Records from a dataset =
---+---
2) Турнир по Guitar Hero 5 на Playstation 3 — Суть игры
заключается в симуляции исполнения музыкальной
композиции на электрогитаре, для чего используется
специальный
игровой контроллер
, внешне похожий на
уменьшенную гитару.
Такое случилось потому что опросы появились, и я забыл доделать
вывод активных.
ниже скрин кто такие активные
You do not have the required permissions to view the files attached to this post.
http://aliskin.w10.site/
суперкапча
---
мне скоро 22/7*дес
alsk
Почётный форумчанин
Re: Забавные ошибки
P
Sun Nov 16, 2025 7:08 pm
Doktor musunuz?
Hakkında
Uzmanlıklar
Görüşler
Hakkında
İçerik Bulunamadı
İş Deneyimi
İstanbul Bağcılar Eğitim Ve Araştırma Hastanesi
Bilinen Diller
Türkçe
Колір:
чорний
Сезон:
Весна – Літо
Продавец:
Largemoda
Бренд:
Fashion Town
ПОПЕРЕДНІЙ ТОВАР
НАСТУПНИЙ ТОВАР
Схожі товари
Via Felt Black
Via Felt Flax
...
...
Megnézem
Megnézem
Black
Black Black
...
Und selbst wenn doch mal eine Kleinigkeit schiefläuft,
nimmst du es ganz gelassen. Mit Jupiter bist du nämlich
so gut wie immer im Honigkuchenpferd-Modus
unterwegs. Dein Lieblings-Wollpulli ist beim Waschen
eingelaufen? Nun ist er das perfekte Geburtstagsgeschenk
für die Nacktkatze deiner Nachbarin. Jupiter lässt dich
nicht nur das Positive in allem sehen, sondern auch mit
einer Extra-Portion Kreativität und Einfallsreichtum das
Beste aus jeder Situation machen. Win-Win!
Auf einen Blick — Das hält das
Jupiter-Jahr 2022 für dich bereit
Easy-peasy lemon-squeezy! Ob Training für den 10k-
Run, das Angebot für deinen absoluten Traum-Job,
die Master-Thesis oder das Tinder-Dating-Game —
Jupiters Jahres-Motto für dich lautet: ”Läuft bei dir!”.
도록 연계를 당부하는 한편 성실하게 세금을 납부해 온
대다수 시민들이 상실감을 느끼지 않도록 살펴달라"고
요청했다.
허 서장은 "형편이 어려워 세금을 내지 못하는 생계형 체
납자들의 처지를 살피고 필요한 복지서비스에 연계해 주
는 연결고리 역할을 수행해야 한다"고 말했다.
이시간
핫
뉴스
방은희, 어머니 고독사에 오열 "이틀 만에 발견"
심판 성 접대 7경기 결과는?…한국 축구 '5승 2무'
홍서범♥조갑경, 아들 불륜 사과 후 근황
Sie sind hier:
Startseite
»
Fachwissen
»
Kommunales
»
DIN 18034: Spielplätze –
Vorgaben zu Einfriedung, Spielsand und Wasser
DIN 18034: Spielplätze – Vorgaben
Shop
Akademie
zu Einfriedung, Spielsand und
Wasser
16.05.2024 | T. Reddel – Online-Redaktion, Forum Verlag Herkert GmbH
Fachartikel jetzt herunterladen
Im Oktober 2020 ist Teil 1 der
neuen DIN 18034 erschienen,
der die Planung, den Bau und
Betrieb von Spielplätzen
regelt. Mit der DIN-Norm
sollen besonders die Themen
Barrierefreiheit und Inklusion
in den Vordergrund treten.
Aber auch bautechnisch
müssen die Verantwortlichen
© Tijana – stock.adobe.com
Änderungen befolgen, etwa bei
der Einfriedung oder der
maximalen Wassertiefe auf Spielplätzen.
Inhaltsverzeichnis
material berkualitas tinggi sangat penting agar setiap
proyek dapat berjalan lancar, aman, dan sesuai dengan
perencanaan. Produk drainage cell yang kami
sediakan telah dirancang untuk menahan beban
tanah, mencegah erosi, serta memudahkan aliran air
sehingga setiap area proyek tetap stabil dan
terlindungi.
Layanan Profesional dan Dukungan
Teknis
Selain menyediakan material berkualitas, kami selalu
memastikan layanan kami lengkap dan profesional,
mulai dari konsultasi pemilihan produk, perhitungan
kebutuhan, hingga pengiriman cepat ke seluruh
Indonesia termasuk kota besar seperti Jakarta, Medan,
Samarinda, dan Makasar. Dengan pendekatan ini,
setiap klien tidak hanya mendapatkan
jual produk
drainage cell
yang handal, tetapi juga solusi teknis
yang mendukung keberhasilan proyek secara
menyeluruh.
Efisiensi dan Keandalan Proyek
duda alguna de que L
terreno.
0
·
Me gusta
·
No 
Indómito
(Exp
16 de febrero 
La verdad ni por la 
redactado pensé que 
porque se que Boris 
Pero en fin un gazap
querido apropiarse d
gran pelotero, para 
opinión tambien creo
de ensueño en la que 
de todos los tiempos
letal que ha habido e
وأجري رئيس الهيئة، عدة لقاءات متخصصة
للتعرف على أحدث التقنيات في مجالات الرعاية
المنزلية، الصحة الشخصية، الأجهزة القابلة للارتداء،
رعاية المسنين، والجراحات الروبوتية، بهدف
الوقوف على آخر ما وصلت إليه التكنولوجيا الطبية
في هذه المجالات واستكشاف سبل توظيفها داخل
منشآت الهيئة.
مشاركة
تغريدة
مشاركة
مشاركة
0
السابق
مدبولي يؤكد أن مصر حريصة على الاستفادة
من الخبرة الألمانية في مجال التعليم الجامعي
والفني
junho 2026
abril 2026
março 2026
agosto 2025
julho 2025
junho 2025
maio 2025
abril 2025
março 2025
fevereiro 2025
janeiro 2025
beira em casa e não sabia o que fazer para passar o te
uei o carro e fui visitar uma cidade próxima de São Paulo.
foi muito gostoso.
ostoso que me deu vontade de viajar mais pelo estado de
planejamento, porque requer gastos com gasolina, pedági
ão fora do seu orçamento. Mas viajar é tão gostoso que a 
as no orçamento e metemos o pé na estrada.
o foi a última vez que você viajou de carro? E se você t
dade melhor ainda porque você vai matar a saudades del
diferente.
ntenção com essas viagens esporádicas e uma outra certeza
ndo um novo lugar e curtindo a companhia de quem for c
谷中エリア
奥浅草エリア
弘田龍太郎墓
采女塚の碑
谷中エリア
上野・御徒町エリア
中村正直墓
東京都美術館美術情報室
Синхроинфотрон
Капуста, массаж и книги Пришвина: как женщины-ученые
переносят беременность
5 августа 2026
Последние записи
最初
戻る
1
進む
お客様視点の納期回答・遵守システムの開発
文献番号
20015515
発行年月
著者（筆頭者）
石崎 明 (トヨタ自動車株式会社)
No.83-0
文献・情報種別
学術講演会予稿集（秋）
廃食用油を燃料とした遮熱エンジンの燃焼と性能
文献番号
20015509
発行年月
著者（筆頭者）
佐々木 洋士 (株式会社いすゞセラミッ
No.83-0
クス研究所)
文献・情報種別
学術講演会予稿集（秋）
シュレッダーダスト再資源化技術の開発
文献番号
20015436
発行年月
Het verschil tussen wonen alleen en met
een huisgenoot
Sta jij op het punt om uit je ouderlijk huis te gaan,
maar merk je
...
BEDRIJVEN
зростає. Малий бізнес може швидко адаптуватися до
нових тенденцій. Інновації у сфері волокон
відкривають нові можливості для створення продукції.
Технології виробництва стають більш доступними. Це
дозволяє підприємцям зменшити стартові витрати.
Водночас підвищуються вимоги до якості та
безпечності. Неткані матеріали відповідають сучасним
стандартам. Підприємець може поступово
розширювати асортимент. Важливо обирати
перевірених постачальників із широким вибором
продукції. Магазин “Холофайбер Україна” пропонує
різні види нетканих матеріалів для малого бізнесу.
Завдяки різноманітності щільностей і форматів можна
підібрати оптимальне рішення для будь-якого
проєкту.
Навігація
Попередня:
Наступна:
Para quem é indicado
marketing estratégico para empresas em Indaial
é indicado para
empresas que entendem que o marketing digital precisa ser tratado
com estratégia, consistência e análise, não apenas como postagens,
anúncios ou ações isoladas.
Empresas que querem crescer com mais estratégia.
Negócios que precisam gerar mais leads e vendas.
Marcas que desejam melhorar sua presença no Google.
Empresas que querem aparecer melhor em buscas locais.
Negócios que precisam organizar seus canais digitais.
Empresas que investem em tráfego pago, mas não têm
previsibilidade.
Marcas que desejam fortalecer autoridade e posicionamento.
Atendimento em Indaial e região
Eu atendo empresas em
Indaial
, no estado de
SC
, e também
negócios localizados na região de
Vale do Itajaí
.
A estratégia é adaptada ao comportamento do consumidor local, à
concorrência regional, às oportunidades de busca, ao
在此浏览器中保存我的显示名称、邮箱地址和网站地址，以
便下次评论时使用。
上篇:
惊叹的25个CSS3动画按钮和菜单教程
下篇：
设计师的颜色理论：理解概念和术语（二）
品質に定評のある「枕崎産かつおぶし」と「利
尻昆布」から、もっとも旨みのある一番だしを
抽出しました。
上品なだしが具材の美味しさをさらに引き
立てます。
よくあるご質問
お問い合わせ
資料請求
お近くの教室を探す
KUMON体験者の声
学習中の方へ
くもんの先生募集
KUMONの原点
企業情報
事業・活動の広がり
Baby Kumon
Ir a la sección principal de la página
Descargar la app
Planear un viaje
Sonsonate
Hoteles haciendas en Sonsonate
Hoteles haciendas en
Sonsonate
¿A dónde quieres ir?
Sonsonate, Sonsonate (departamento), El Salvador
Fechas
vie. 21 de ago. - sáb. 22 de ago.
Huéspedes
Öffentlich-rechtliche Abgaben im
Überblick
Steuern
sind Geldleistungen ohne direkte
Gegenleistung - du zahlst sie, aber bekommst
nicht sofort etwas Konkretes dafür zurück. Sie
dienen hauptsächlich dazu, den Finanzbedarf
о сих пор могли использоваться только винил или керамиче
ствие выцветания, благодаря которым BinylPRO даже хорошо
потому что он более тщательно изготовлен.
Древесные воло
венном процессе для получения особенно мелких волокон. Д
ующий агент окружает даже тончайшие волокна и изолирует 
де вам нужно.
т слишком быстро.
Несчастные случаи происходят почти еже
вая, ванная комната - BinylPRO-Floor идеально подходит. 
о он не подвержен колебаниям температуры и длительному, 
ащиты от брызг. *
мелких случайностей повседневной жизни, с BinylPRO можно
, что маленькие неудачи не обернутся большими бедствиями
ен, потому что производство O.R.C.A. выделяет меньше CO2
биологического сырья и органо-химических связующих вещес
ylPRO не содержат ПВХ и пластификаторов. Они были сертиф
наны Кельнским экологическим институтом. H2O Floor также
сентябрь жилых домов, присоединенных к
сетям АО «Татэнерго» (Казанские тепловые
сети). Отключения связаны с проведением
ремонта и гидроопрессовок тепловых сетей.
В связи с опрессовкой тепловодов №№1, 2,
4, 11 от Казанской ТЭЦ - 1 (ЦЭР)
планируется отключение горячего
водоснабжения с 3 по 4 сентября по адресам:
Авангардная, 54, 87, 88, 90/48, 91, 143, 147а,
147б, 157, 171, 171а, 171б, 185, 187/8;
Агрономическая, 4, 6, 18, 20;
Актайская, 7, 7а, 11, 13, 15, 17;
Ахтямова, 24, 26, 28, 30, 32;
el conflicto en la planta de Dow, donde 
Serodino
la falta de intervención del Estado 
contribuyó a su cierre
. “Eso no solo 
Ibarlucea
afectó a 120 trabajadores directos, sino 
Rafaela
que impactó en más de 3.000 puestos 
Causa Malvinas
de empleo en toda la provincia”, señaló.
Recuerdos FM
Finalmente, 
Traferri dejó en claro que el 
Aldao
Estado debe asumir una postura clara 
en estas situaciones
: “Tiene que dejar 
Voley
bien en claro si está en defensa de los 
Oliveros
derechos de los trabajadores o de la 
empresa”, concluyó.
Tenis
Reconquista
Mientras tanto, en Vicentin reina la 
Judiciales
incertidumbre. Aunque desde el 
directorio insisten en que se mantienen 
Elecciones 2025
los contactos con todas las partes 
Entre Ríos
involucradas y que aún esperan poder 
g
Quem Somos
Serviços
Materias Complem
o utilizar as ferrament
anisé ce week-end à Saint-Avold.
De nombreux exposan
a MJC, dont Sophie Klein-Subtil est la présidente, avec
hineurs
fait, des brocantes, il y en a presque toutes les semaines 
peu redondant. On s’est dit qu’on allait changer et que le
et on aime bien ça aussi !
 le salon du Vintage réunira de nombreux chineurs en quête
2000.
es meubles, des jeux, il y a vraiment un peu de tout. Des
---+---
TASK INSTRUCTIONS = Copy, from the data above, every line where the word "потому" appears.

EXPECTED OUTPUT =
Такое случилось потому что опросы появились, и я забыл доделать
потому что он более тщательно изготовлен.
ен, потому что производство O.R.C.A. выделяет меньше CO2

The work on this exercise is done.